▶ _Reading text_:
How to Write for Strict Mode

In loosey goosey mode you write what ever and I try to figure out what you meant. I'm often wrong.

In strict mode, you annote your text enough for the parser to detect numbers, neologisms, foreign words, prepositions and so on.

Rules

  1. Numbers are prefixed with #, e.g. #luka li nanpa.
  2. Neologisms are prefixed with +, e.g. +nupa li nimi sin.
  3. Foreign words are wrapped in double quotes, e.g. "Cromulent"
  4. Prepositions are lead by a comma, e.g. mi, lon ma Mewika. jan li, tawa ma Mewika.
  5. Prepositions can also start with ~, e.g. ~lon, ~sama, ~poka
  6. Compound words are joined by -, e.g. jan-pona
  7. Direct quotes are in single quotes, e.g. jan li toki e ni: 'ale li pona.'

Numbers

There are lots and lots of community proposals for numbers. I support Stupid, Half-Stupid, Poman, and Body numbers. You can learn more about half-stupid numbers here.

The parser works best with explicit numbers, i.e. #wan, #luka, #luka-wan. If you don't use explicit numbers, you can get better results by specifying what number system you are using.

Stupid

Stupid/Poman

Poman are the same as below, except you capitalize and use only the first letter, eg. AAMMTW = 100+100+20+20+2+1 = 243.

Body

This system has no particular blessing, no evidence of use by anyone but me as of 2014. It happened to be easier to pick any system than to have to deal with the above systems or pretend that numbers don't show up in real life translation exercises.

At the moment, until I have no names for place holders.

It is still recommended to write numbers as #123 instead of #nena-oko-kute or #wan-tu-kute. Definitely anything over 100 should be written in Arabic numbers. If you use body numbers, you just about have to write them explicitly. There isn't an easy way to infer implicit body numbers. (Even luka, mute, ale are challenging to identify correctly in half stupid numbers.)

Punctuating Input

Also, the status of prepositional phrases as modifiers is undefined and they make things hard to parse right now. So if you have a prepositional phrase modifier, especially in the subject phrase, join it with dashes, e.g. jan lon-ma-mi li jo e mani suli. I can sometimes normalize vocatives correctly, but if you can put period, colon, question or exclamation mark, vocatives will parse better. If sentences don't have terminating punctuation, I assume it is a run on sentence. I can't easily guess that a sentence has ended just because of white space, a blank line, parenthesis or so on. The problem is especially acute with titles, conversational fragments and poetry. Also, the parser has a hard time dealing with elipses, such as, mi wile e .... --- Which I suppose could happen in conversation, but the parser thinks the string has terminated early.

Edgy toki pona

I like to write edgy toki pona, but the parser can't deal with it. Example include: compound prepositions, transformatives, noun phrases in the verb phrase, intentional and accidental subordinate clasues (I'm going to have to get back with an example), nor "mixed modifiers" that use en to join modifiers, e.g. kule pi laso en pimeja.

▶ _Jobs_:
[1] Translate this sentence from the strict mode guide into Spanish: "Definitely anything over 100 should be written in Arabic numbers."
[2] According to the strict mode guide, which character is placed before a neologism?
[3] Extend the strict mode guide with a few more sentences that pick up after its final one.
The listing has no connection to the strict mode guide.

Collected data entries

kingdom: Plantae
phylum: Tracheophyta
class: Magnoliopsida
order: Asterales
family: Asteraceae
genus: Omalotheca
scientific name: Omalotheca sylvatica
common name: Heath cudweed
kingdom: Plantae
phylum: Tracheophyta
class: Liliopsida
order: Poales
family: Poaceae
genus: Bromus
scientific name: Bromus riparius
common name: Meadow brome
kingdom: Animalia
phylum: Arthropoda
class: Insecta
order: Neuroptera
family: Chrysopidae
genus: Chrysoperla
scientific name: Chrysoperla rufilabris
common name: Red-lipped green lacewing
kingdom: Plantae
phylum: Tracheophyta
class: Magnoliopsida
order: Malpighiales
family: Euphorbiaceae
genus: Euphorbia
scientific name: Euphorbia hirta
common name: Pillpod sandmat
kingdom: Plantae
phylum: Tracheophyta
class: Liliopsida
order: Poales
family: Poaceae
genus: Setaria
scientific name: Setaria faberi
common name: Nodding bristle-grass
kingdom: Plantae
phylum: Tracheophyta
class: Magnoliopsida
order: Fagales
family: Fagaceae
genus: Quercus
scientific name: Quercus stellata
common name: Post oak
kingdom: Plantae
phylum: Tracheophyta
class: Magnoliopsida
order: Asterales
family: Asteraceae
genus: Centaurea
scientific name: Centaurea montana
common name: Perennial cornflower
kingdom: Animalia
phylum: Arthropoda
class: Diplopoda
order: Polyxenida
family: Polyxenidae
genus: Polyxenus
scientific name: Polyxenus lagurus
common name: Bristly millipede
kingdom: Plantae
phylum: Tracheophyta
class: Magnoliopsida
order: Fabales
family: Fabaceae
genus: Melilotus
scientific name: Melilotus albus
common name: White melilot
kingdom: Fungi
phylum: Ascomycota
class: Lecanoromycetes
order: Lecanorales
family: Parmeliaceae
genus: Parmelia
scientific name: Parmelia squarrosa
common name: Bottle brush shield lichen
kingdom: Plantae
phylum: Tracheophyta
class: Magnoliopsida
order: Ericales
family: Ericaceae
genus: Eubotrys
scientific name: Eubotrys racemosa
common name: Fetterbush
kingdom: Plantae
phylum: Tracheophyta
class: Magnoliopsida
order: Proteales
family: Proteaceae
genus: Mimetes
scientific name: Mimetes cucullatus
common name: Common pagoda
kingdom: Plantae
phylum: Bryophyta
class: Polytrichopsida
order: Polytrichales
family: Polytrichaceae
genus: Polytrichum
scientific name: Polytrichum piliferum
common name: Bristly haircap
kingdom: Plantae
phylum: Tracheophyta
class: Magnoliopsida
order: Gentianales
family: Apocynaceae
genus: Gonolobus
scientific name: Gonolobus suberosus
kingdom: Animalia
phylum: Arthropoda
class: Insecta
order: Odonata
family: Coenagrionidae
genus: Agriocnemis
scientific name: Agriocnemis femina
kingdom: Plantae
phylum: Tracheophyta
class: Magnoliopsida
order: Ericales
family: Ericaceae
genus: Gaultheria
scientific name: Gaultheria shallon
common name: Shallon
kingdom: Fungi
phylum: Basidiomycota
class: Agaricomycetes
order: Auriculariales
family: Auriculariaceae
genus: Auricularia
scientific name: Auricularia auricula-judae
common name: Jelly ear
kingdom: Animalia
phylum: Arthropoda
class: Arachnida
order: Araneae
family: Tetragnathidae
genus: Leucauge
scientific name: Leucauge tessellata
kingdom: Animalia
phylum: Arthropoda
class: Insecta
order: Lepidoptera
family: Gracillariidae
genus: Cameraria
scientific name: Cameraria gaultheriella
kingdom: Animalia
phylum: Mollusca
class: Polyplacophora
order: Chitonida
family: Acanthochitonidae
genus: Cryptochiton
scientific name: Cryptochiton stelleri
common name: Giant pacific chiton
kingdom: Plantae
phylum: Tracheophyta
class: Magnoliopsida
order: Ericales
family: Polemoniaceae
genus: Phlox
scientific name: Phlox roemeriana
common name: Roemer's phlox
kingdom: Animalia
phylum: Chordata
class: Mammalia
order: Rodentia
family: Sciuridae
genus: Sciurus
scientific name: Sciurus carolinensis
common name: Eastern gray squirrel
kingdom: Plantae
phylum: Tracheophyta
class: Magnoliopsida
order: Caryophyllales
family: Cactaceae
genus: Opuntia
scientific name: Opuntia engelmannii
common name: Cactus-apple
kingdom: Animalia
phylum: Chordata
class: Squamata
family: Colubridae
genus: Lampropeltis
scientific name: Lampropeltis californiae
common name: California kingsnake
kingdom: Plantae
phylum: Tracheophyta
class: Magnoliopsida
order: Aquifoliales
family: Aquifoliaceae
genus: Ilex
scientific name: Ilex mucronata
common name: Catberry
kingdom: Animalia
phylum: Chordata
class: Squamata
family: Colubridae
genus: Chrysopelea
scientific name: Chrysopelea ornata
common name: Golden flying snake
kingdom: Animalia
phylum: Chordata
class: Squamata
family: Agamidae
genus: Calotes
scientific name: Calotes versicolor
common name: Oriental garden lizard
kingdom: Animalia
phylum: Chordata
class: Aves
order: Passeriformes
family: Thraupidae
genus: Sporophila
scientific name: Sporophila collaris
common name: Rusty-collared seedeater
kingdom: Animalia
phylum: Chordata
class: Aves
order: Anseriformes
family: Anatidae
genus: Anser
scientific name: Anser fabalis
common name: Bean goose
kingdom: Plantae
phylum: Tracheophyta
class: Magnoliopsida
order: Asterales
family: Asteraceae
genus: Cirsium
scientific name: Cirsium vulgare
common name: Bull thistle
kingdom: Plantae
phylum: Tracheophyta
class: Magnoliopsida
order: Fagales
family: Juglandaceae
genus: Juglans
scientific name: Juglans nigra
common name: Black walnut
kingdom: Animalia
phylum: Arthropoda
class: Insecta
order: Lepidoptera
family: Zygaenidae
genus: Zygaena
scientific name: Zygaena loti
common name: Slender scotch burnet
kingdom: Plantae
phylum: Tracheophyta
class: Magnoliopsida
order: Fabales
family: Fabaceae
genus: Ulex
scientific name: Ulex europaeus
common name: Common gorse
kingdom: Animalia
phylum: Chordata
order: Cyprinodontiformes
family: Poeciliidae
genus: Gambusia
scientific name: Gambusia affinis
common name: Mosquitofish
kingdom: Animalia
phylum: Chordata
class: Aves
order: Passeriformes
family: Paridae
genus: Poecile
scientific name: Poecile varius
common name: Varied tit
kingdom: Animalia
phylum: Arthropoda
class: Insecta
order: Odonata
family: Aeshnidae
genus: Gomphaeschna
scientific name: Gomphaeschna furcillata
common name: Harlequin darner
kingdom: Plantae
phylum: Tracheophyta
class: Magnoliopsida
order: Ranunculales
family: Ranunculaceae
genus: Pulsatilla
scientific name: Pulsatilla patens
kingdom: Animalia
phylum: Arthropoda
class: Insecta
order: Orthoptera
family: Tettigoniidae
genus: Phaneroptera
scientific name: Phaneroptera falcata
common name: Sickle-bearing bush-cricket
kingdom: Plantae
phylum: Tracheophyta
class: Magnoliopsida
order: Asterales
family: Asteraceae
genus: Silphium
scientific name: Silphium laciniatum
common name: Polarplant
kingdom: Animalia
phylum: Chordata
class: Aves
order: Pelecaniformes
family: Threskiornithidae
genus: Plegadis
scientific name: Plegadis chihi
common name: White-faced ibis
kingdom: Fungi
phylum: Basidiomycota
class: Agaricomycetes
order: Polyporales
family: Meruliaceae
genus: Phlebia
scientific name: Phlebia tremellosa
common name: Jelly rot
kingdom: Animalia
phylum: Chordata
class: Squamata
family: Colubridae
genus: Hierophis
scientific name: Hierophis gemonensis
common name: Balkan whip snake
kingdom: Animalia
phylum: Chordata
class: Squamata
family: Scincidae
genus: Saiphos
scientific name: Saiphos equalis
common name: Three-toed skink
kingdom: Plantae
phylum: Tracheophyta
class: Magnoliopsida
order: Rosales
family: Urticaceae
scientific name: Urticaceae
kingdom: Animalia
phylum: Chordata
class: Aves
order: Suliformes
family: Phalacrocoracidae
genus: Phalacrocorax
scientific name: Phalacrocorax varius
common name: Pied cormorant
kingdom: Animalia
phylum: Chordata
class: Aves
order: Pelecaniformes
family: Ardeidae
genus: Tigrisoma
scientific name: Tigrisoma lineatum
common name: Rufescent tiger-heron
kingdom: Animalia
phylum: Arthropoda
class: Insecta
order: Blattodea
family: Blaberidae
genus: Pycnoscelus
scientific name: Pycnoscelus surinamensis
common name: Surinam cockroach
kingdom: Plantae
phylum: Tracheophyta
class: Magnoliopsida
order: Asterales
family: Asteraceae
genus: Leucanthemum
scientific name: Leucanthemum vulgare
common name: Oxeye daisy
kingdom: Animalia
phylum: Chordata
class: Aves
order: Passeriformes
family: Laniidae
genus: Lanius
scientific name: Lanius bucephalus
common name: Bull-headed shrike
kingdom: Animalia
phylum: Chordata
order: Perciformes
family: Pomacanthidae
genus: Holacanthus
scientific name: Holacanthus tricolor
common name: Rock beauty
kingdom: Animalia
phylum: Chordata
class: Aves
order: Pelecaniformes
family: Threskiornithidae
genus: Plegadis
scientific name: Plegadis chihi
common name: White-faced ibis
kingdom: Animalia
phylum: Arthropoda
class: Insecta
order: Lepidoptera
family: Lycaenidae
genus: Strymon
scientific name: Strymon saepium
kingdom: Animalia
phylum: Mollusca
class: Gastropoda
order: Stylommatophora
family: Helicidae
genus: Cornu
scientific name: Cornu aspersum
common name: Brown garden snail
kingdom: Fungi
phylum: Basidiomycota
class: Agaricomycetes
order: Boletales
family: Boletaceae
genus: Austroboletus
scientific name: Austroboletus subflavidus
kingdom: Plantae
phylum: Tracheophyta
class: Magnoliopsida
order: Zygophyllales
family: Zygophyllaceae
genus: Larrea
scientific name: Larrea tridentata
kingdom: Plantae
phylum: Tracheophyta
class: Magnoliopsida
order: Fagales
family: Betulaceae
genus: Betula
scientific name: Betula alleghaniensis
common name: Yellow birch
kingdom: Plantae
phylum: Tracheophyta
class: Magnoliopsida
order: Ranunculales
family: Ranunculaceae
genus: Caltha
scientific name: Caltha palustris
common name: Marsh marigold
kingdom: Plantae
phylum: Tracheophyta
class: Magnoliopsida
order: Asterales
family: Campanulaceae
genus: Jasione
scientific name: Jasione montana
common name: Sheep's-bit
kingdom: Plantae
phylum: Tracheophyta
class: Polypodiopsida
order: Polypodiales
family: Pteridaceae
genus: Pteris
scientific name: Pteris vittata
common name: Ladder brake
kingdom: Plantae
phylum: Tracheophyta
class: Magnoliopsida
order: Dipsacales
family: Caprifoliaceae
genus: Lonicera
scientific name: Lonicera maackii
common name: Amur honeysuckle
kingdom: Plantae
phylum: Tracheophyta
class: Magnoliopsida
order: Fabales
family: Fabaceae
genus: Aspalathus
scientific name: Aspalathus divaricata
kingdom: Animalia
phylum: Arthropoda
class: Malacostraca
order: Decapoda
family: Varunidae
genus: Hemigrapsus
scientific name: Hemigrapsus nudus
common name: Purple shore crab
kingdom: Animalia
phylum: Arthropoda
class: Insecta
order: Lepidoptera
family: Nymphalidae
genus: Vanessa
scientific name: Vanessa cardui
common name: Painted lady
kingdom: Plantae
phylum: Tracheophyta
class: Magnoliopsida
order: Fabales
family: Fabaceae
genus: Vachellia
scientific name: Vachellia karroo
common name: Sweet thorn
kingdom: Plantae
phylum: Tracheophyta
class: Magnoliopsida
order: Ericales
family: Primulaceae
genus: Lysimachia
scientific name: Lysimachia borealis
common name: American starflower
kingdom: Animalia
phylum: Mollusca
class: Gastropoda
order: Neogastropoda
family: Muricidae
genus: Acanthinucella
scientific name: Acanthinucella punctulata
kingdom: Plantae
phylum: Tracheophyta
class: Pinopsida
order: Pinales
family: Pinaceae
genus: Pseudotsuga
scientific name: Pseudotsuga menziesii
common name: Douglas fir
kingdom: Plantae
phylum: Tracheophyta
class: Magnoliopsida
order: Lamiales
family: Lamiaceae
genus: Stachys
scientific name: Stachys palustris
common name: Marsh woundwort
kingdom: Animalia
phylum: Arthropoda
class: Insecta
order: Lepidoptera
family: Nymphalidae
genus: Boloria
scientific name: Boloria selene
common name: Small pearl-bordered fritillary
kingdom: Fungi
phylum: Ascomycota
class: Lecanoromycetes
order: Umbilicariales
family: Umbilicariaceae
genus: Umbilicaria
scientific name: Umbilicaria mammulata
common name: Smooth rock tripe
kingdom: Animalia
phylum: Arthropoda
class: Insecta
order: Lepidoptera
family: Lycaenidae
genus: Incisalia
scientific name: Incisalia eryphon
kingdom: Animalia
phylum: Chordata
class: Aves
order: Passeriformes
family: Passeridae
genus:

▶ _Answers given_:
[1] Sin duda, cualquier número mayor que 100 debe escribirse en números arábigos.

[2] The plus sign (+).

[3]
Bracket Help

Phrase Brackets

Part of Speech markers

What are tags. They are undeliminted, i.e. not set off from other phrases by particles like pi, e, li, etc. They have a scope that can be unusual. I don't know how to describe it. When a word is tagged, that word can pop up anywhere that a word can. Perfect example is anu X and ala in the verb phrase. To not invent the concept of tagged words is to suggest the verb paradigm has a slot in between each word for an anu X or ala.

Close related to tagged words are conjunction tags, which sit at the front of a sentence, undeliminated from the subject and the anu seme tag, which sits at the end of a sentence without deliminators from what ever might have gone before.

What is this

The parser translates tp text into C# data structures. From this I can do a variety of experiments, such as sentence diagramming, glossing to English, spell checking, and grammar checking. After the text has been converted to an object-oriented data structure, I can convert it back to a toki pona string. When the code is bug free, it will be nearly identical. Right now, there are bugs and I lose white space and punctuation when converting back to toki pona.

Normalization

TP has two design mistakes. First, there is extensive overlap between content and function words. The difference between content and function words is like porn, you know it when you see it. Function words in tp are pi, li, la, e, and the six prepositions. The prepositions can be used as nouns and verbs, the pi, li la, e particles can't. In normalization, I make best guesses at what is being used as a preposition.

The other mistake was dropping li from mi/sina. It makes parsing more difficult and the language isn't any more concise. So I also normalize by putting back the missing li. People can do this effortlessly, computers do it poorly.

Implicit vs Explicit Part of Speech

Some part of speech types are really hard to identify, but if you add some annotation, the task is much easier. This includes neologism, prepositions, numbers, foreign text, numbers and a few more categories.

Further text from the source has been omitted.